STUDY TEXT:
↓↓↓
Fieldnotes from America’s waterways
Seaborn Pilot is a series of guidebooks devoted to the cultural and natural history of America’s waterways. Launching in early 2025, Seaborn Pilot strives to capture the essence of what Melville described as “the extremest limit of the land”—that place, both literally and figuratively, where man and water meet, where stories and traditions are shaped over generations by the flow of a creek, the bend of a river, the height of a tide, or the life that clings just beyond the harbor’s edge.
Each volume of Seaborn Pilot will serve as an interpretive guide to a specific waterway (or a region of waterways), using maps, archival material, writing, interviews, and scientific literature to illustrate the characteristic identity of that place.
Seaborn Pilot follows in the rich tradition of the pilot book, a tool that has, since 1490, been an indisposible companion to mariners, serving as an aid to navigation through the bound publication of maps, courses and distances between ports, and data related to tides and currents.
↑↑↑
DATA:
↓↓↓
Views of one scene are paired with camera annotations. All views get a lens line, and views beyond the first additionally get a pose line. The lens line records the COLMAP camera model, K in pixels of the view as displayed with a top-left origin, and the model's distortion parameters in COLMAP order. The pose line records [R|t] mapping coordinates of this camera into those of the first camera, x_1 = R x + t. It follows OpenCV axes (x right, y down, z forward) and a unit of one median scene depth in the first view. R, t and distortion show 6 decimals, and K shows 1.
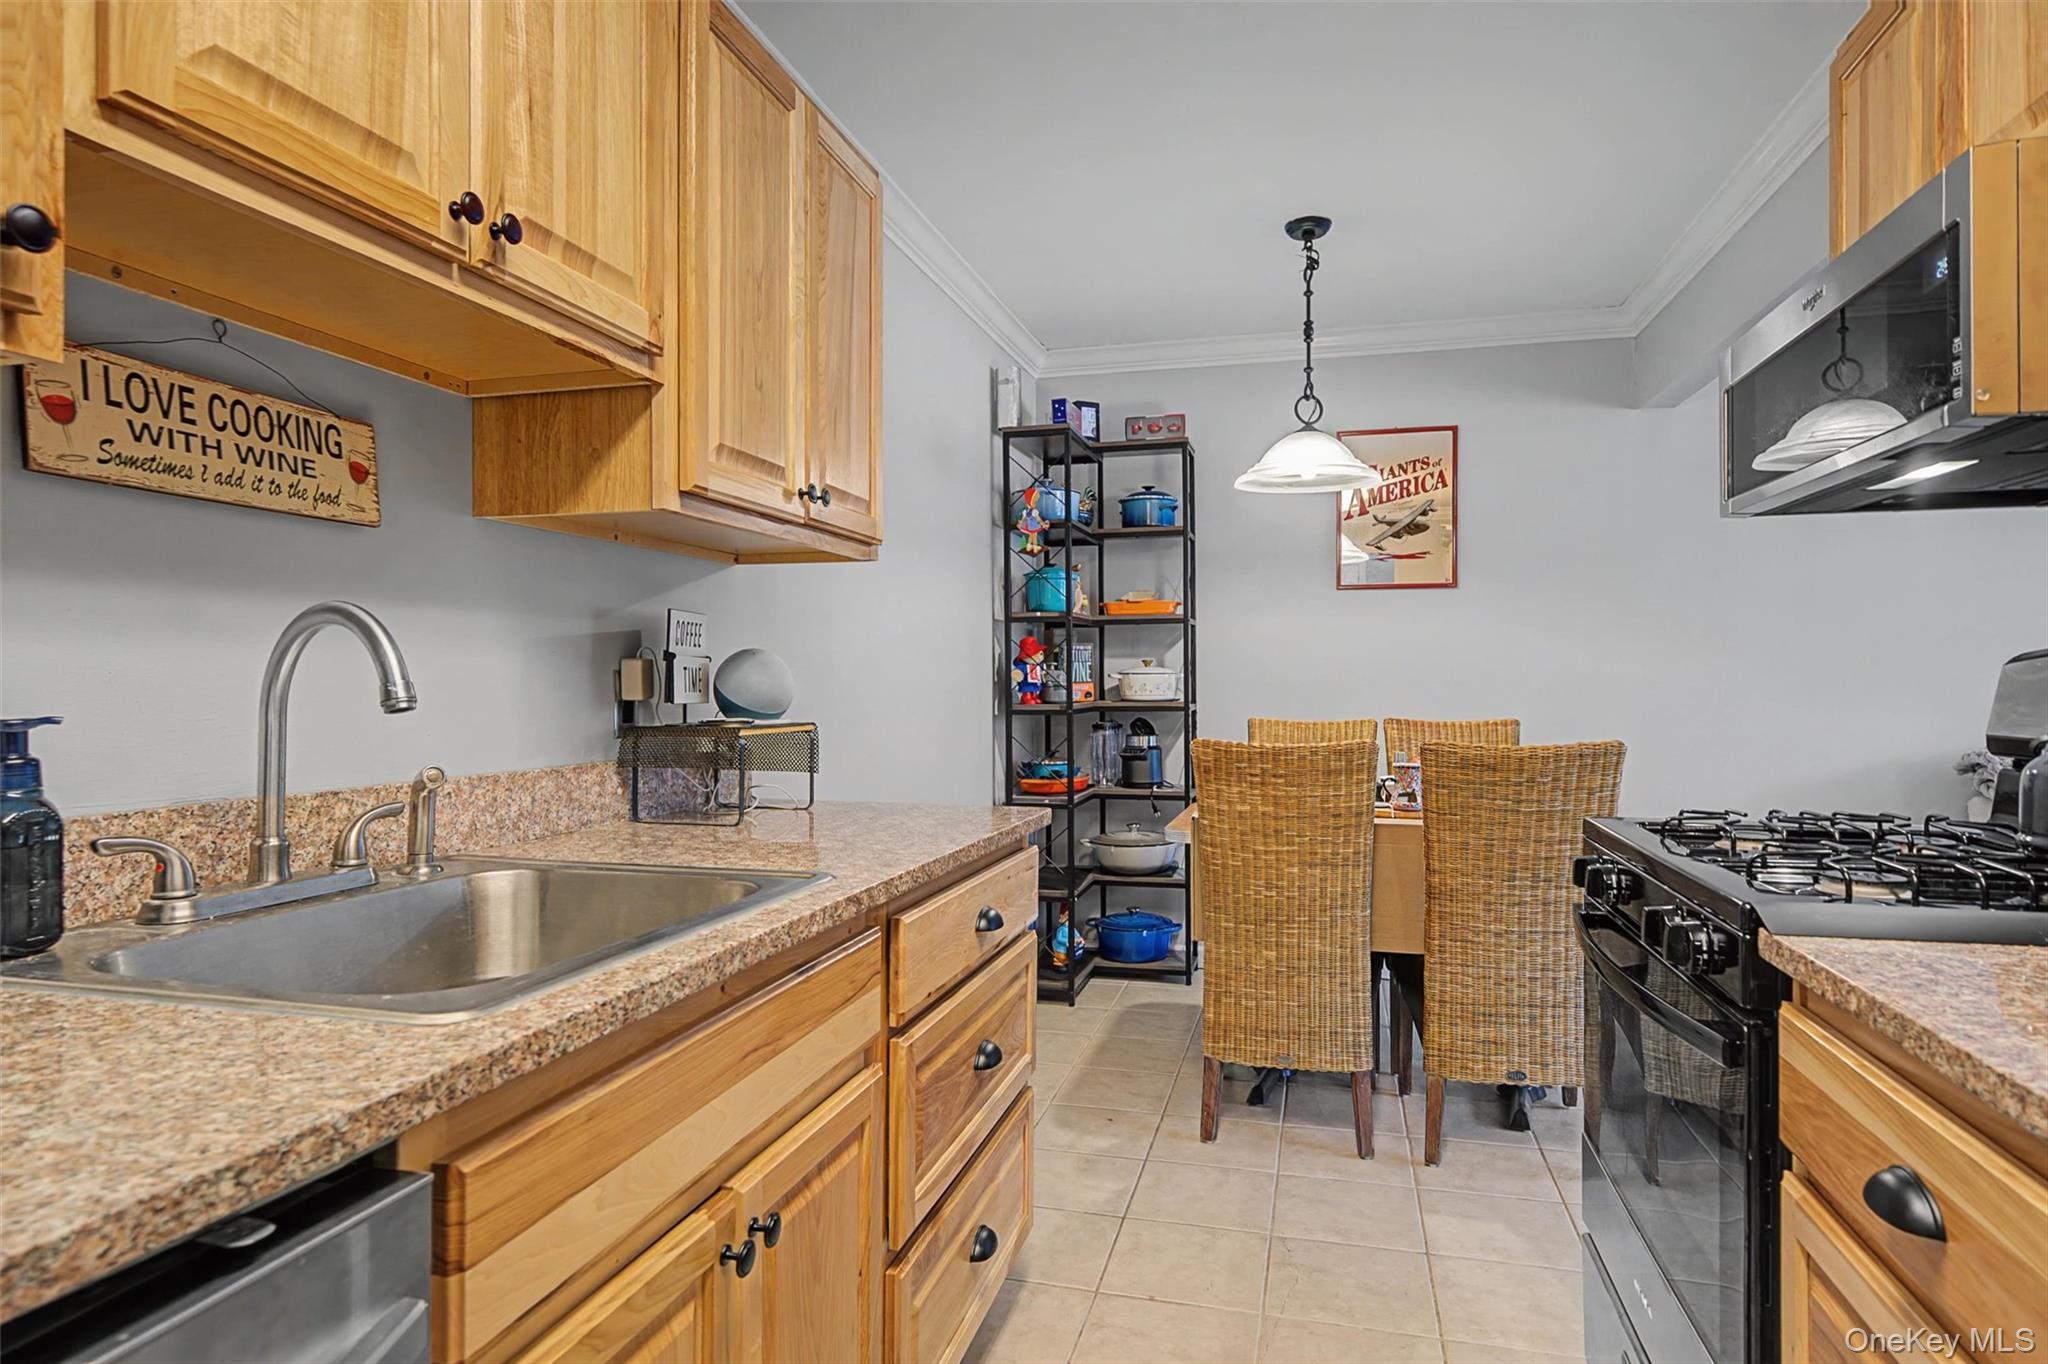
lens RADIAL K [[1139.1, 0, 1033.9], [0, 1139.1, 675.8], [0, 0, 1]] dist [-0.002447, -0.000846]
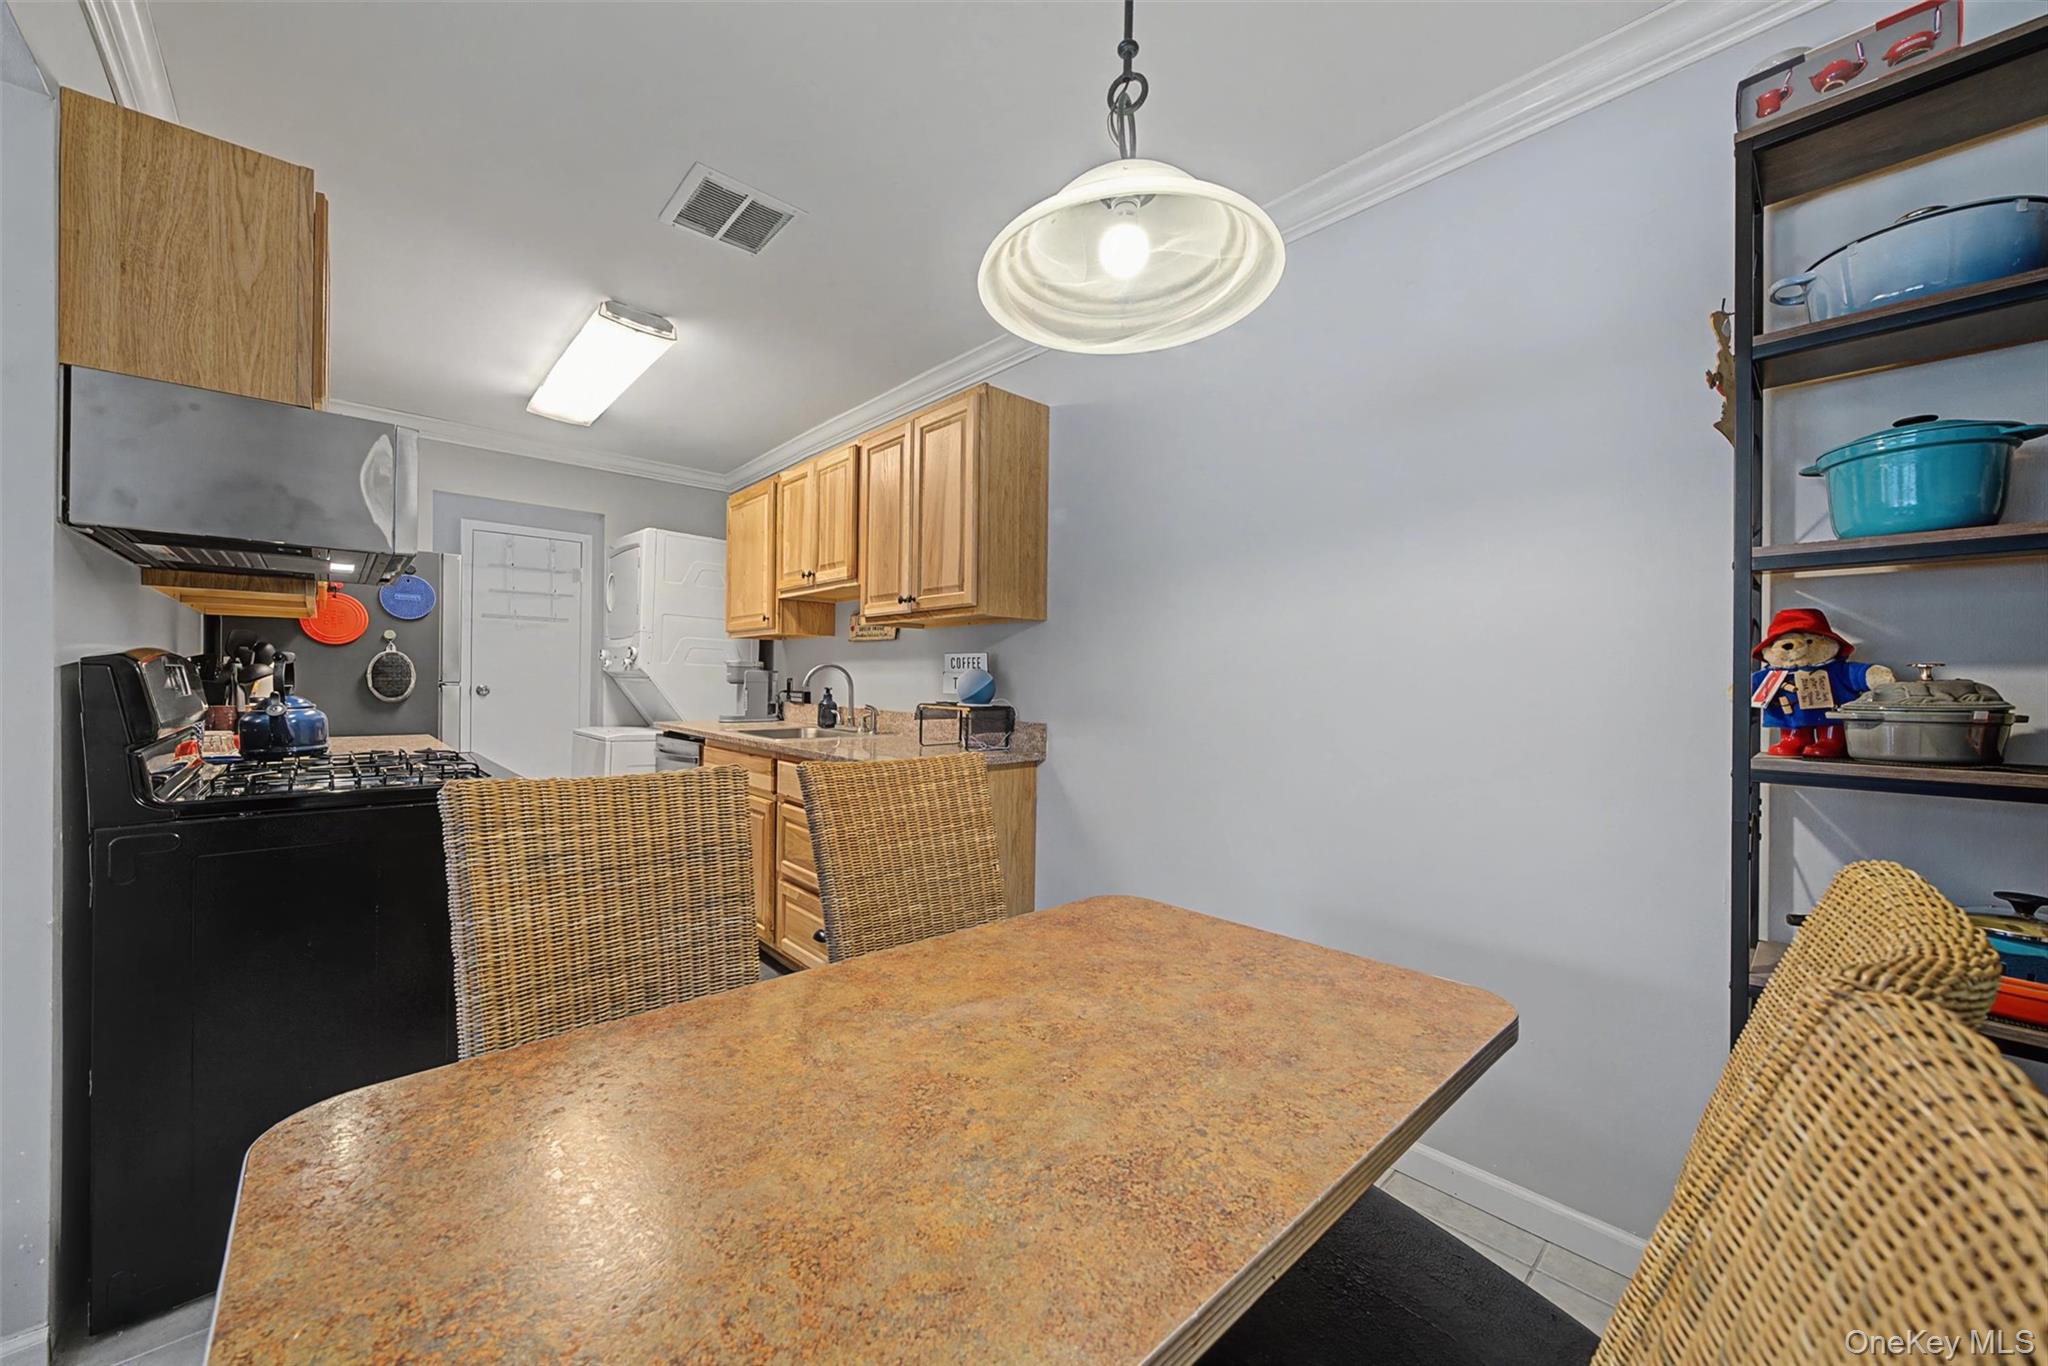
lens RADIAL K [[758.4, 0, 1020.8], [0, 758.4, 682.0], [0, 0, 1]] dist [-0.003608, -0.000033]
pose [[-0.536989, -0.006042, -0.843568, 0.669486], [-0.012569, 0.999921, 0.000839, -0.001410], [0.843496, 0.011053, -0.537022, 1.425397]]
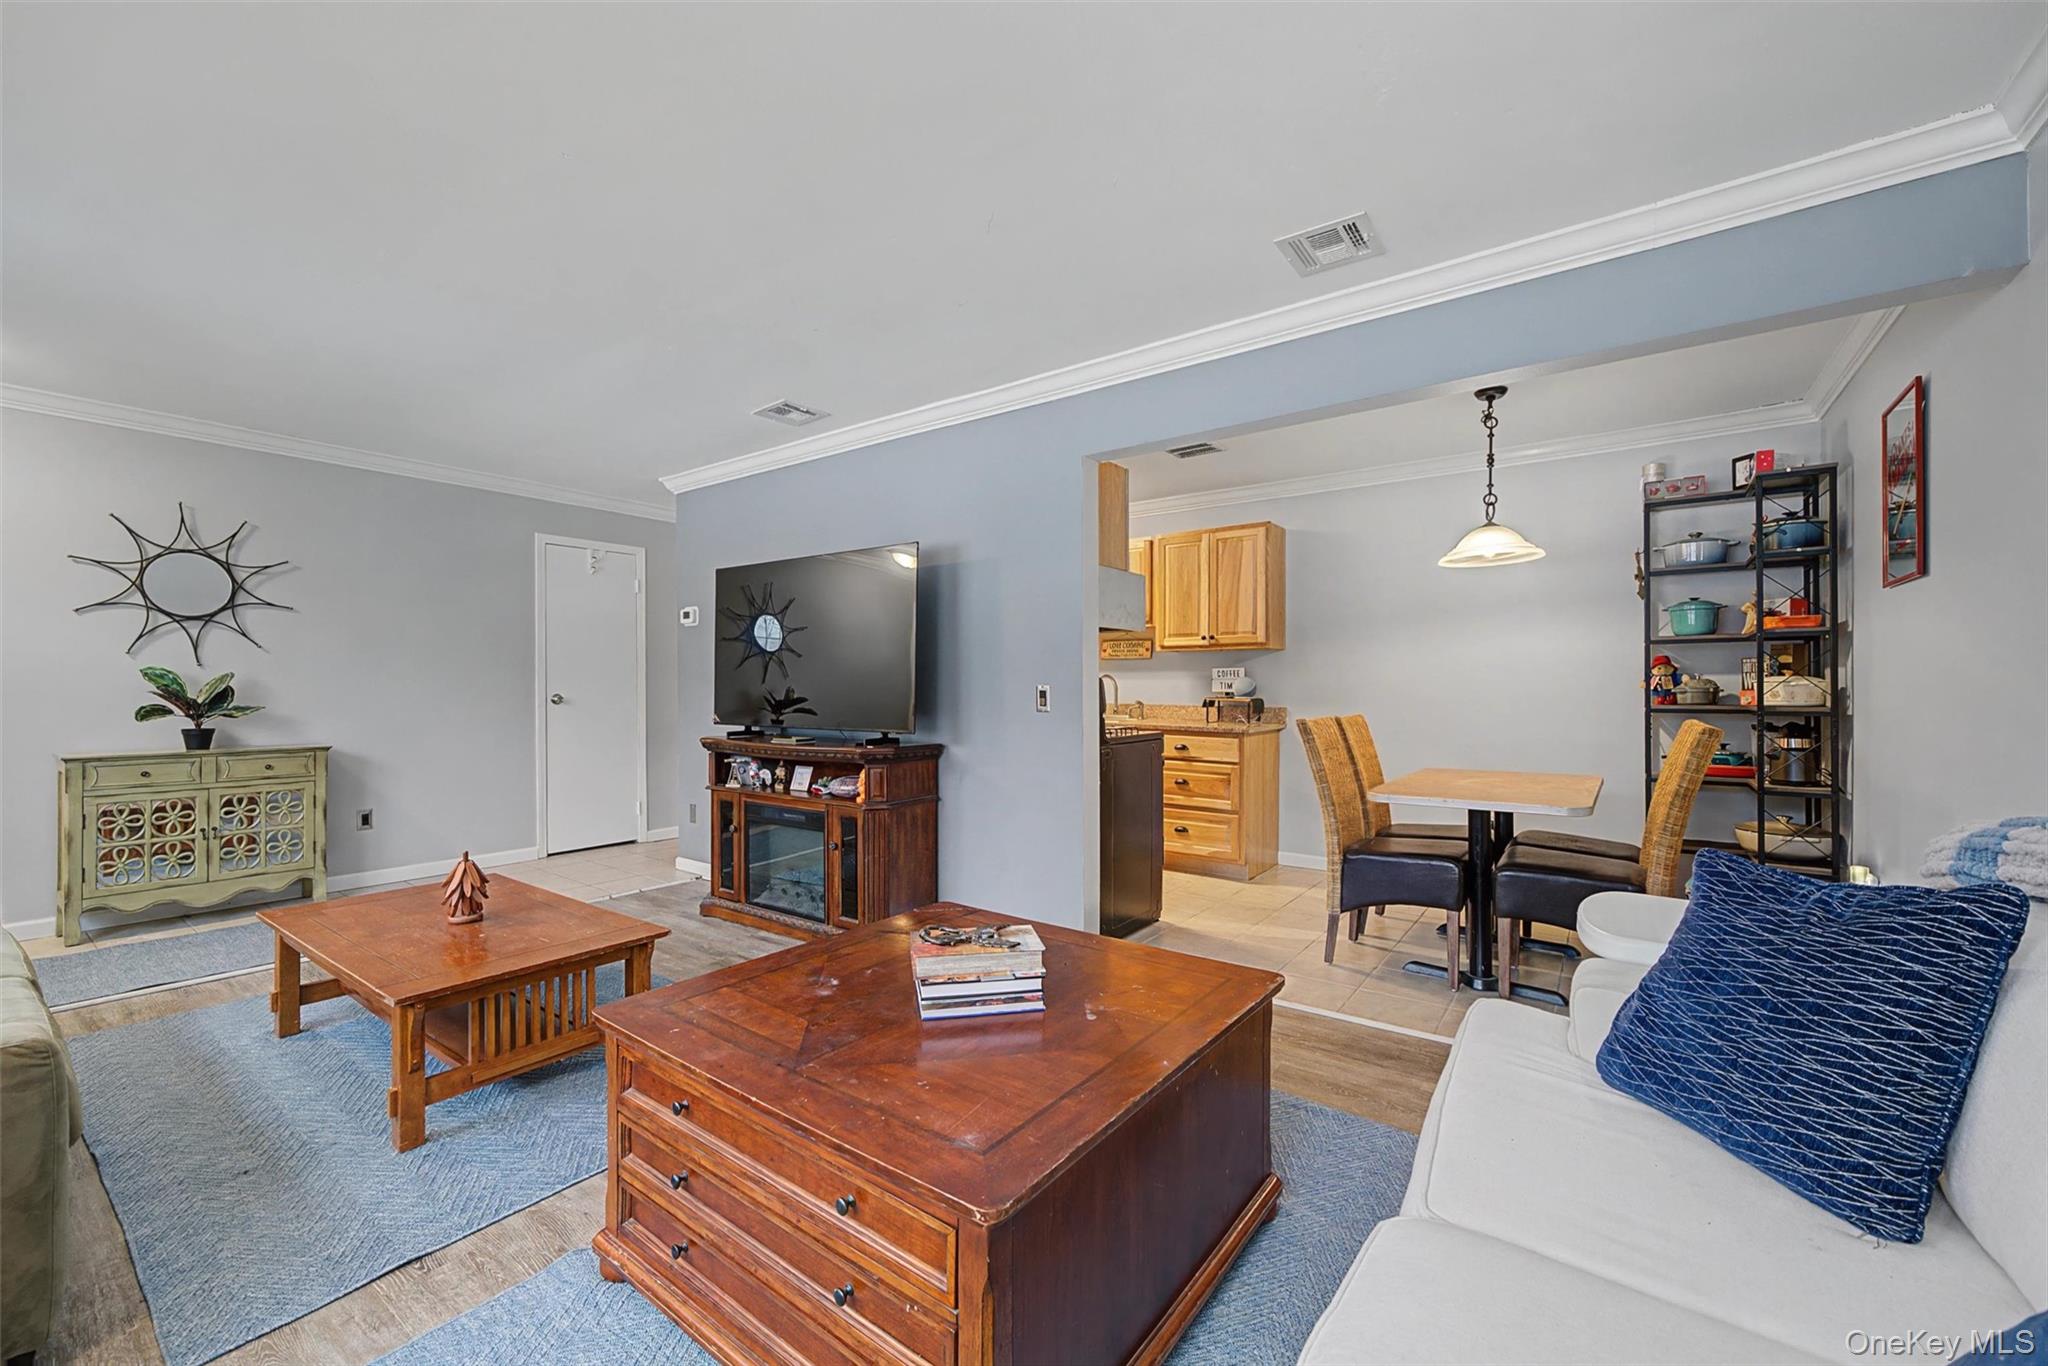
lens RADIAL K [[846.9, 0, 1003.4], [0, 846.9, 686.5], [0, 0, 1]] dist [-0.004214, 0.002111]
pose [[-0.367797, 0.001993, -0.929904, 1.947193], [0.001496, 0.999998, 0.001552, 0.000398], [0.929905, -0.000820, -0.367799, 1.012789]]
↑↑↑
DIRECTIONS:
a) In the Seaborn Pilot text, when is the series set to launch?
b) Please output the part of the Seaborn Pilot text starting with "Each volume of" and going on through "tides and currents.".

ANSWERS IN ORDER:
a) In early 2025.

b)
Each volume of Seaborn Pilot will serve as an interpretive guide to a specific waterway (or a region of waterways), using maps, archival material, writing, interviews, and scientific literature to illustrate the characteristic identity of that place.
Seaborn Pilot follows in the rich tradition of the pilot book, a tool that has, since 1490, been an indisposible companion to mariners, serving as an aid to navigation through the bound publication of maps, courses and distances between ports, and data related to tides and currents.